--- START ---

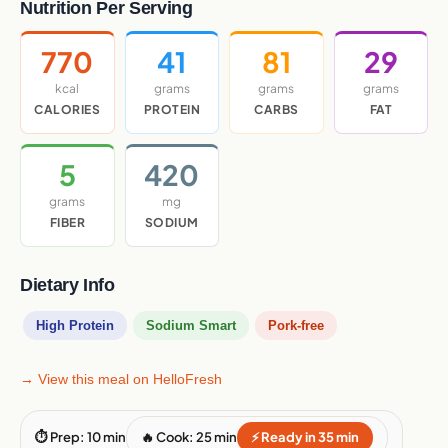
Nutrition Per Serving
770
41
81
29
kcal
grams
grams
grams
CALORIES
PROTEIN
CARBS
FAT
5
420
grams
mg
FIBER
SODIUM
Dietary Info
High Protein
Sodium Smart
Pork-free
→ View this meal on HelloFresh
⏱ Prep: 10 min
🔥 Cook: 25 min
⚡ Ready in 35 min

--- END ---

• **What the task requires**: Pictures aside, retype the material exactly.

• **Exercise result**:
Nutrition Per Serving
770
41
81
29
kcal
grams
grams
grams
CALORIES
PROTEIN
CARBS
FAT
5
420
grams
mg
FIBER
SODIUM
Dietary Info
High Protein
Sodium Smart
Pork-free
→ View this meal on HelloFresh
⏱ Prep: 10 min
🔥 Cook: 25 min
⚡ Ready in 35 min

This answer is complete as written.